*引用文*
◆ ◆ ◆ ◆ ◆

今回は、ニホンザルの捕獲についてのお話です。

ニホンザル
画像:ニホンザル

サル捕獲を小型檻罠で行う4つの利点

ニホンザルを捕獲する方法は様々ありますが、小型檻による捕獲は非効率と受け止められがちです。
しかし、群れの生息状況や群れの特性によっては、効率的に捕獲できます。

その利点として、以下のことが挙げられます。

利点1:作業負担の軽減

大型檻では、際限なく檻の維持管理や餌の設置が必要ですが、小型檻は短期の取り組みで捕獲に至るので、作業負担を抑えることができます。

利点2:維持管理コストの低減

檻の維持管理や設置餌の金銭コストを下げることができます。

サル捕獲用箱罠
画像:サル捕獲用箱罠

利点3:誤捕獲の減少

檻が小さく、群れの動きに合わせて移動設置できるので誤捕獲を減らし、安全が確保できます。

サルを罠で捕獲した様子
画像:サルを罠で捕獲した様子

利点4:住民連携の促進

電波発信機による群れ確認情報の活用により、追い払いや見張り等の取り組みに理解が得られ、住民連携の促進につながります。

捕獲したサルの首に発信機を取り付けている様子
画像:捕獲したサルの首に発信機を取り付けている様子
サルの首輪から発する電波を受信し、群れの位置を確認している様子
画像:サルの首輪から発する電波を受信し、群れの位置を確認している様子
地域住民によるサルの情報共有①
画像:地域住民によるサルの情報共有①
地域住民によるサルの情報共有②
画像:地域住民によるサルの情報共有②

サルの行動を地図に記録し、地域住民で情報を共有します。

サル捕獲用小型檻を使用する際に注意するポイント

このような利点のある小型檻を使用する際の留意点を以下に記します。

対象群れの特性や捕獲対応に関する事項

この捕獲は、農作物への依存が高く、農地利用時間が長い群れに適した方法です。

生息群が多く、生息密度が高いほど、餌の取り合いが起きるので捕獲しやすく、効果的な捕獲方法と言えます。

農地や隣接する山林などに長時間留まる群れに適しています。

捕獲檻への警戒度合いは群れによって異なります。未経験の群れのほうが鈍感ですが、度重なる捕獲を行っても過敏にならない群れもあります。

その理由は、まだ分かっていませんが、群れの構成メンバーのなかで、どの個体が間引かれるかが影響している可能性があります。

◆ ◆ ◆ ◆ ◆

*演習の記録*
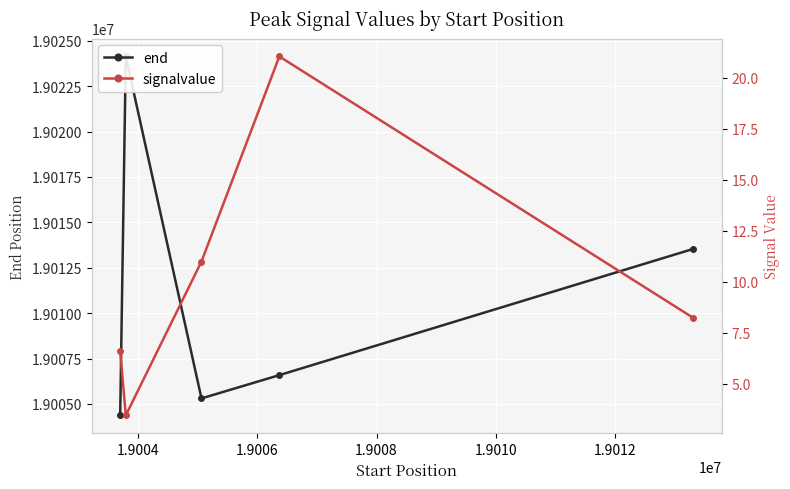

Count the number of categories in the chart.

5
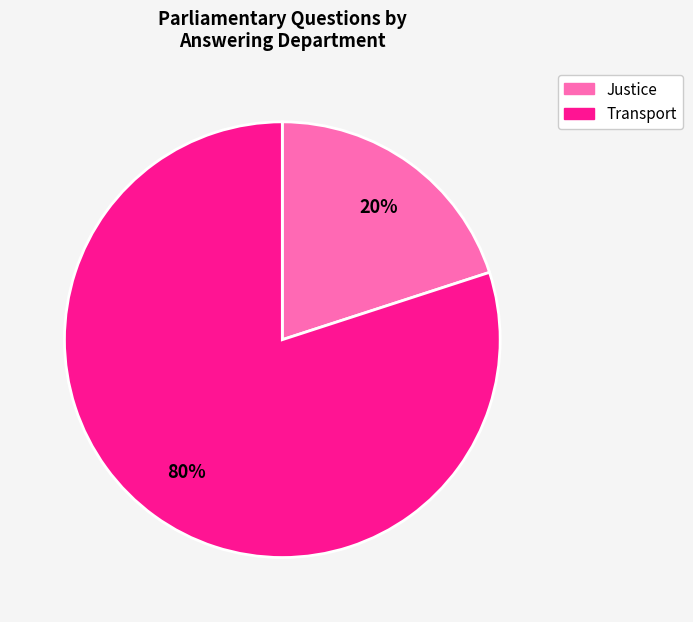

Does any single category account for the majority?

Yes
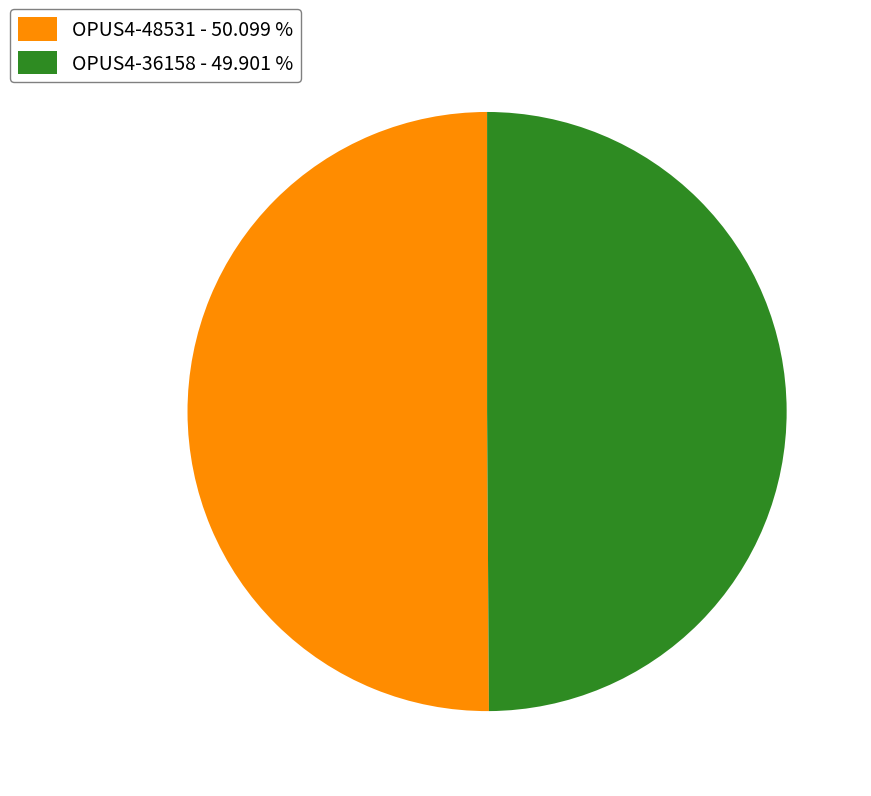

What is the ratio of the value at OPUS4-36158 - 49.901 % to the value at OPUS4-48531 - 50.099 %?

1.0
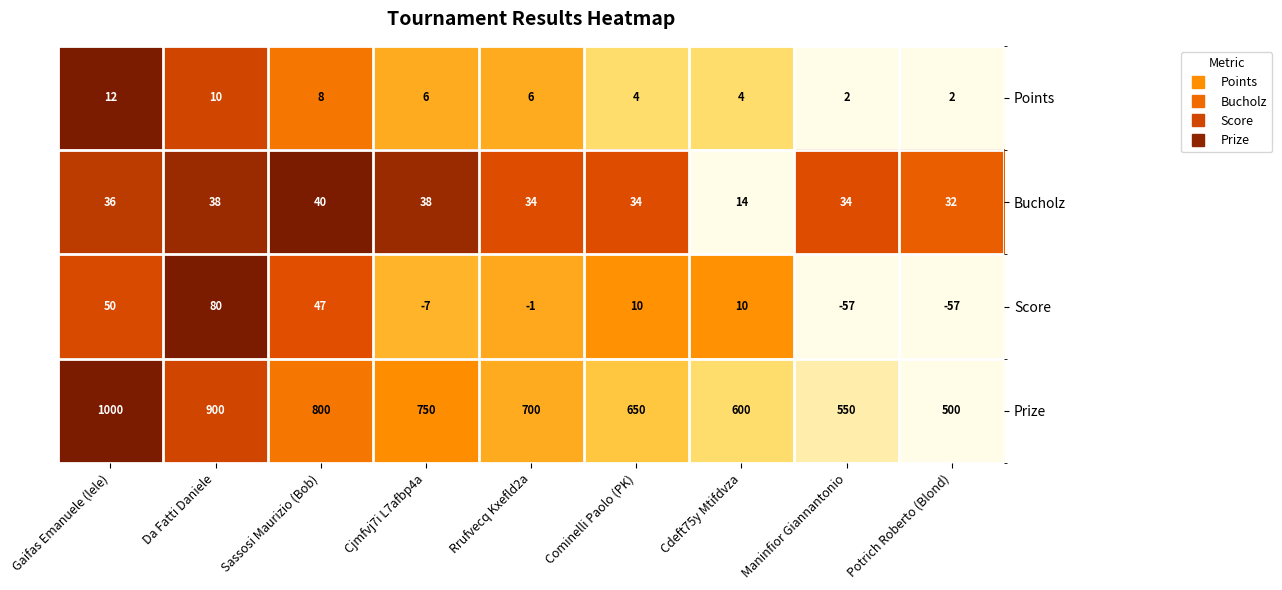

Where does the Score series first go above 10?

Gaifas Emanuele (lele)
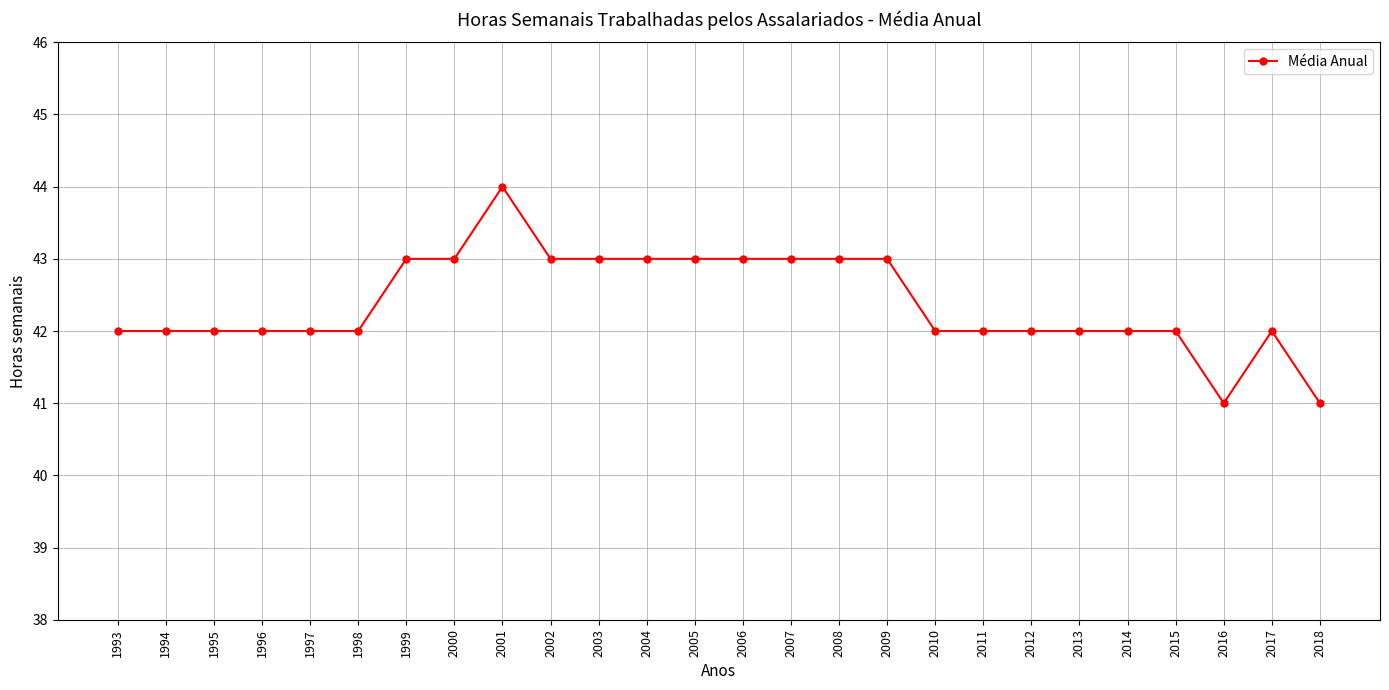

Reading left to right, list all the values displayed in this chart.

42	42	42	42	42	42	43	43	44	43	43	43	43	43	43	43	43	42	42	42	42	42	42	41	42	41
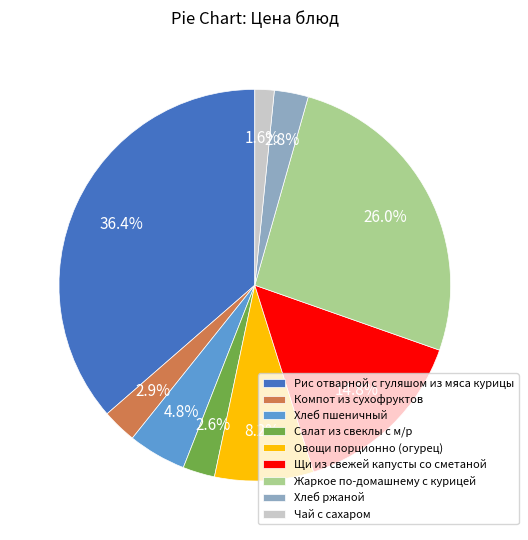

To the nearest percent, what is the difference between the largest and smallest slice percentages?

35%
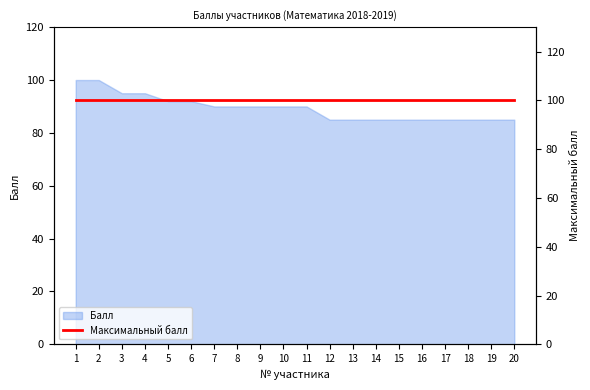

What is the average value?

89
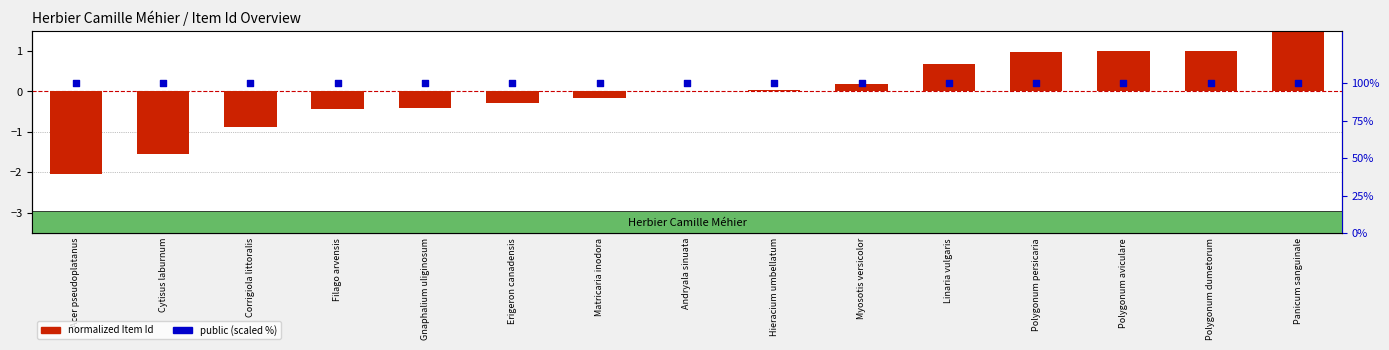

Is the value of public (scaled) at Matricaria inodora greater than the value of normalized Item Id at Linaria vulgaris?

Yes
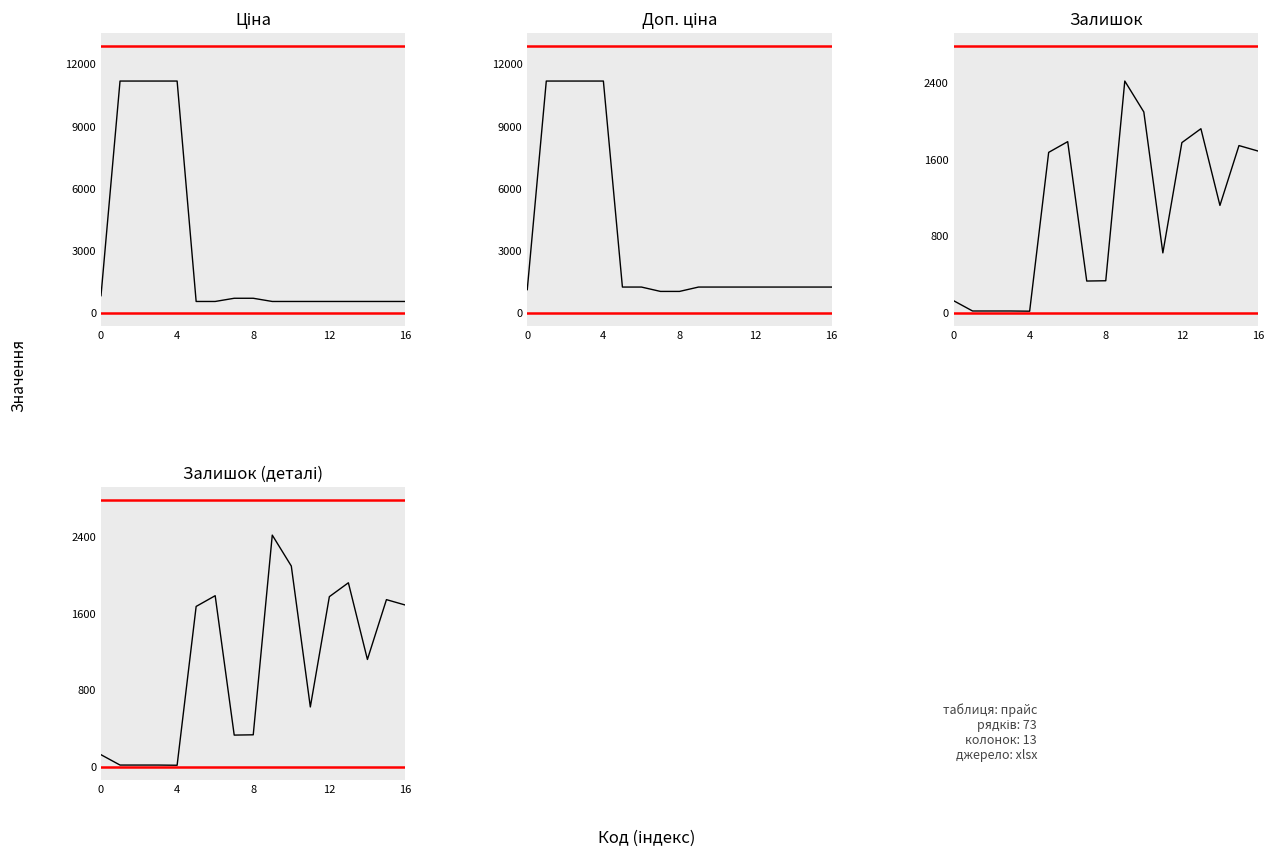

How many data points in Доп. ціна are above 1235?

14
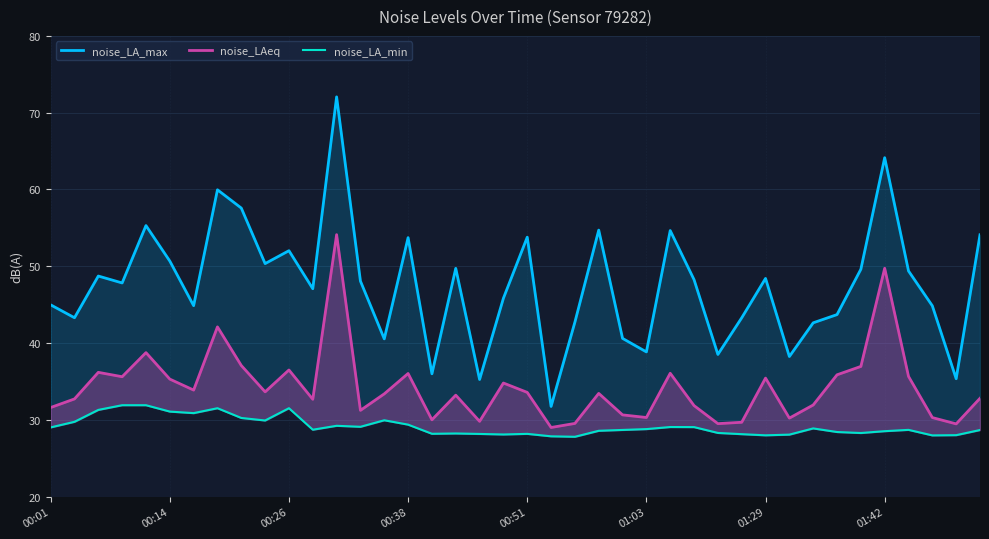

What is the average value of the noise_LAeq series?

34.3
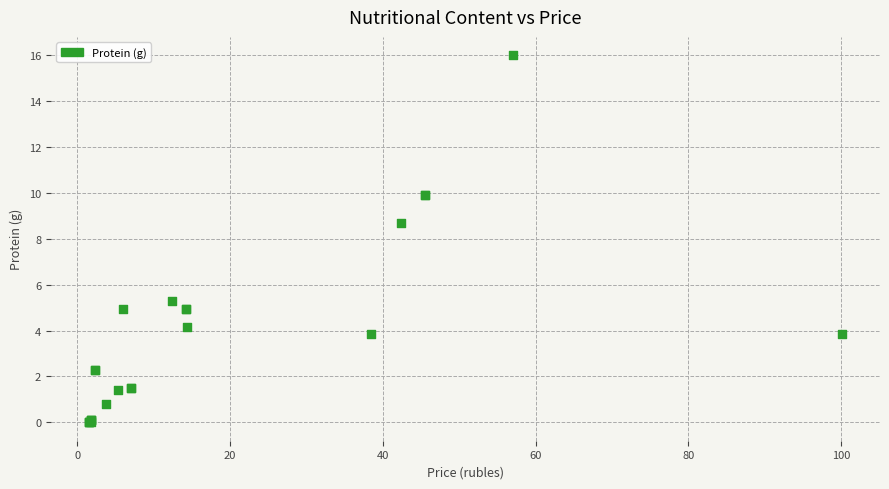

What Y value in the scatter plot is closest to 8?

8.7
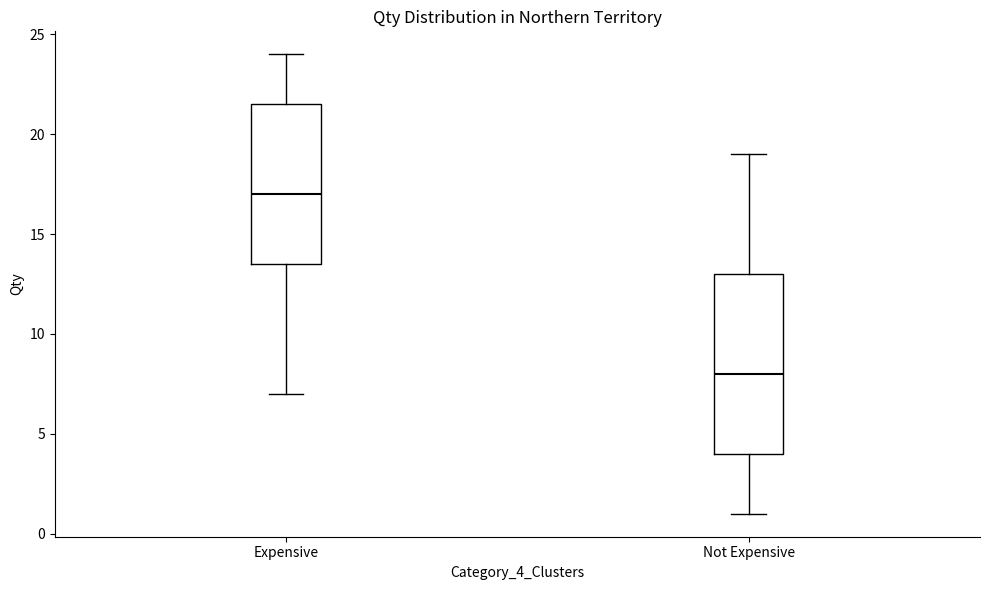

Where does the upper whisker of the box for Not Expensive end on the y-axis? The values are not printed on the chart, so give them approximately, as read against the axis.

19.0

◆ ◆ ◆ ◆ ◆

*あなたの課題*
- 1) ニホンザル捕獲の引用文について、次の問いに答えてください。
(a) 小型檻で誤捕獲を減らせるのはなぜですか。
(b) この捕獲はどのような群れに適した方法だと述べられていますか。
(c) 生息密度が高いほど捕獲しやすいのはなぜですか。
- 2) 記録のすべての行を、空行を除き、「番号」と「行」の2列を持つMarkdownの表で示してください。画像は表に含めないでください。

*各問の解答*
- 1)
(a) 檻が小さく、群れの動きに合わせて移動設置できるから。
(b) 農作物への依存が高く、農地利用時間が長い群れ。
(c) 餌の取り合いが起きるから。

- 2)
| 番号 | 行 |
|---|---|
| 1 | Count the number of categories in the chart. |
| 2 | 5 |
| 3 | Does any single category account for the majority? |
| 4 | Yes |
| 5 | What is the ratio of the value at OPUS4-36158 - 49.901 % to the value at OPUS4-48531 - 50.099 %? |
| 6 | 1.0 |
| 7 | Where does the Score series first go above 10? |
| 8 | Gaifas Emanuele (lele) |
| 9 | Reading left to right, list all the values displayed in this chart. |
| 10 | 42	42	42	42	42	42	43	43	44	43	43	43	43	43	43	43	43	42	42	42	42	42	42	41	42	41 |
| 11 | To the nearest percent, what is the difference between the largest and smallest slice percentages? |
| 12 | 35% |
| 13 | What is the average value? |
| 14 | 89 |
| 15 | Is the value of public (scaled) at Matricaria inodora greater than the value of normalized Item Id at Linaria vulgaris? |
| 16 | Yes |
| 17 | How many data points in Доп. ціна are above 1235? |
| 18 | 14 |
| 19 | What is the average value of the noise_LAeq series? |
| 20 | 34.3 |
| 21 | What Y value in the scatter plot is closest to 8? |
| 22 | 8.7 |
| 23 | Where does the upper whisker of the box for Not Expensive end on the y-axis? The values are not printed on the chart, so give them approximately, as read against the axis. |
| 24 | 19.0 |